August 24 - 4 September
Rakesh Sukesh
Intact Method – Decolonization of forms and Power of breath
Please note: This is a two-week workshop. Preference will be given to participants who register for the full two weeks, as this allows for a deeper and more immersive experience. If you have previously completed a one-week workshop with Rakesh Sukesh, you may register to attend the second week only. We will be building depth and continuity in the work. If you wish to participate in the second week only, please email info@tictacartcentre.com with details of your previous workshop experience with Rakesh.
DECOLONISATION OF DANCE
This course invites participants to explore their unique dance identities through self-reflective practices, focusing on how personal history, cultural background, and societal expectations have shaped their expression in dance.
The journey begins with exercises in personal reflection, where participants examine their own training histories to uncover the origins and influences of their current dance identities. Through this process, they question how their style reflects broader cultural, political, and historical factors, considering the ways in which social status and accessibility have influenced what is accepted as “high” or “exotic” art.
Participants are encouraged to engage in critical inquiry into the traditional categorizations of dance—such as “sophisticated,” “exotic,” or “primitive”—and how these labels are often rooted in colonial perspectives. They are prompted to examine how societal acceptance of certain dance forms has historically been intertwined with socio-economic status and explore what these labels mean within their own dance experiences.
One example used in this exploration is Igor Stravinsky’s The Rite of Spring, a ballet that, in its time, disrupted conventional ideas of beauty and pushed against societal expectations in early 20th-century Europe.
Each session provides tools for participants to experiment with and deconstruct their movement patterns, encouraging them to question familiar forms and deepen their understanding of dance beyond traditional categories. Through collaborative exercises, participants are invited to explore diverse perspectives, cultivating a dynamic exploration of form that challenges the rigidity of colonised dance frameworks.
By the end of the course, participants will have not only identified their evolving dance identities but also developed the skills to continually question and redefine their understanding of dance.

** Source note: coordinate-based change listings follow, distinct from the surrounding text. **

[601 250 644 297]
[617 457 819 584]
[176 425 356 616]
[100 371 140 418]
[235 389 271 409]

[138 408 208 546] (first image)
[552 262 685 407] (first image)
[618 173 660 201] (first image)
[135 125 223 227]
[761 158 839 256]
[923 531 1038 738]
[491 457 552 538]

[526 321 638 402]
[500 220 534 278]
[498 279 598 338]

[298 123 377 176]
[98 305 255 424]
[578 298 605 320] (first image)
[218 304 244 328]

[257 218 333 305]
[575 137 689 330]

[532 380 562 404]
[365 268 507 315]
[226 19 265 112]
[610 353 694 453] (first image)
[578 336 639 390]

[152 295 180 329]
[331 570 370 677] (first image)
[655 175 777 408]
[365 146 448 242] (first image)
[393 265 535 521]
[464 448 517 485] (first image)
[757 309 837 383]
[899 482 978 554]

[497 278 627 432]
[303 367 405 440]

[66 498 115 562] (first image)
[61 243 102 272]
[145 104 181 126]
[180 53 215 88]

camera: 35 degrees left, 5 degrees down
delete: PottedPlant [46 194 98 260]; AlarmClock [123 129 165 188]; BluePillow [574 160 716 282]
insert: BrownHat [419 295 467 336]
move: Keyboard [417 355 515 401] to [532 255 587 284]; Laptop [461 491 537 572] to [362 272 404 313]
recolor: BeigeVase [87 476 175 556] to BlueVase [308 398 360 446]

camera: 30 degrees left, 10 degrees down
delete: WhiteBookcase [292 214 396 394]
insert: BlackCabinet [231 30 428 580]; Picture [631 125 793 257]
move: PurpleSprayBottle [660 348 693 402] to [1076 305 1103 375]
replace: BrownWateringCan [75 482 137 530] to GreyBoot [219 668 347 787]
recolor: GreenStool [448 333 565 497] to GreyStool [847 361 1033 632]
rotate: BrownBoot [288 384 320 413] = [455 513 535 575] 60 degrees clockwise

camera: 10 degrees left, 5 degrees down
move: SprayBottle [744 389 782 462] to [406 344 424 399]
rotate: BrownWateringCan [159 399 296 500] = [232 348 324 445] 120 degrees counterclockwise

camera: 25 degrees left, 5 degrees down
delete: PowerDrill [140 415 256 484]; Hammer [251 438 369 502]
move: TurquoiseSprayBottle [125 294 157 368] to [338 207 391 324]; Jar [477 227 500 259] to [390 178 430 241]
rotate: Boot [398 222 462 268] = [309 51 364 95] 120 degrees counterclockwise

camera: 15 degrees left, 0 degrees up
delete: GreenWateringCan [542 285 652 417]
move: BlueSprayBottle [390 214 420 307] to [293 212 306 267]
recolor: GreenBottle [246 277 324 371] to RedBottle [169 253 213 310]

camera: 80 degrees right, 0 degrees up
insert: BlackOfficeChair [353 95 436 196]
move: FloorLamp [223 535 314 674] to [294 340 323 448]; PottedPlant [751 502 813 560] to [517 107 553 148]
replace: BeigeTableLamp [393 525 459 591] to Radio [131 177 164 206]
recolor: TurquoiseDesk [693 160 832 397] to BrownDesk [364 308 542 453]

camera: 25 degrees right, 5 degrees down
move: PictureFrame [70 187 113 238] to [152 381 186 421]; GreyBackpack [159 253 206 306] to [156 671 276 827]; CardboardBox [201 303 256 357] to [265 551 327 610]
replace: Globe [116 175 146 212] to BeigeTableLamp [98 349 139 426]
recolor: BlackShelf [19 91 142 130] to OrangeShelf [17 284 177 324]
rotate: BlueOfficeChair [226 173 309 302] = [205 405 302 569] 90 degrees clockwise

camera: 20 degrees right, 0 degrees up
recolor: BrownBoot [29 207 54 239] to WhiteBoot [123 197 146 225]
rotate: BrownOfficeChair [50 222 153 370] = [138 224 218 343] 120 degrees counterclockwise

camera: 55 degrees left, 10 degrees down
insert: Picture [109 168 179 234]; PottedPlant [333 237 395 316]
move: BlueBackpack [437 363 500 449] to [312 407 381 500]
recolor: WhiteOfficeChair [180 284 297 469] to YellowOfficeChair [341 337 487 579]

This reflective journey fosters an appreciation for the complexities of cultural and historical influences, encouraging a dance practice that remains open to growth and transformation.
POWER OF BREATH
This workshop integrates contemporary scientific findings with ancient breath work practices to support dancers in enhancing their physical and mental abilities.
Recent research, as highlighted by Jerath et al. (2006), underscores the significance of breath in regulating physiological and psychological states, emphasising its role in reducing stress and improving cognitive function.
Building on this scientific understanding, the workshop introduces traditional breath work techniques such as Pranayama, including specific practices like for example: Kapalabhati and Nadi Shodhana. These ancient techniques aim to develop breath control, optimise respiratory pathways, and enhance breathing capacity, thereby facilitating dancers’ performance improvement.
How to begin?
Participants will go through structured improvisation stages, synchronised with specific breathing patterns, illustrating how breath can drive movement, create rhythm, and deepen the connection between dancer and environment.
Our warm-up exercises blend dynamic fluid and dynamic movement patterns with deep, rhythmic breathing to enhance oxygen flow to muscles, preparing the body for versatile activity.
How to apply?
Performance is profoundly impacted by different breathing rhythms. Various breathing patterns create different impacts on physical movement, emotional, and mental states.
Practicing these rhythms in various contexts helps dancers understand how breath modulates emotion. We analyse how breath patterns affect the body and mind, teaching participants to set performance intentions and use breath to transform these intentions into physical and emotional expression.
Techniques such as breath visualisation and breath- gesture synchronisation will be employed to amplify expressive power.
Intact is a training method generated through years of research, observation and adaptation to our current times, while also based on intrinsic human characteristics: breath, movement, emotion, thought, intention, environment.
Its main goal lies on enhancing humanness in its most raw and genuine form. This method creates a safe and honest place that embraces and acknowledges our inner world, both weaknesses and strengths, to learn how to use them through reflection and striving for further development.
It is an interconnected training system that utilises movement as a base to create, confront and play within crisis. It provides the time- space to get to know one’s personal form and how to use the body to broaden the range of movement vocabulary.
As an holistic form, it is inspired by tools from specific lineages, such as breath, meditation and the inner mechanics of yogi principles, while also utilising the movement and philosophies from kalaripayatt.
This interwoven structure combines and rearranges these tools and ideas in a proposal for a new approach. In these classes, one can expect a dedication to raising awareness to individuality and inner workings, an awakening of the senses that leads to an ability to control and manage external triggers.
In other words, taking charge of ones self.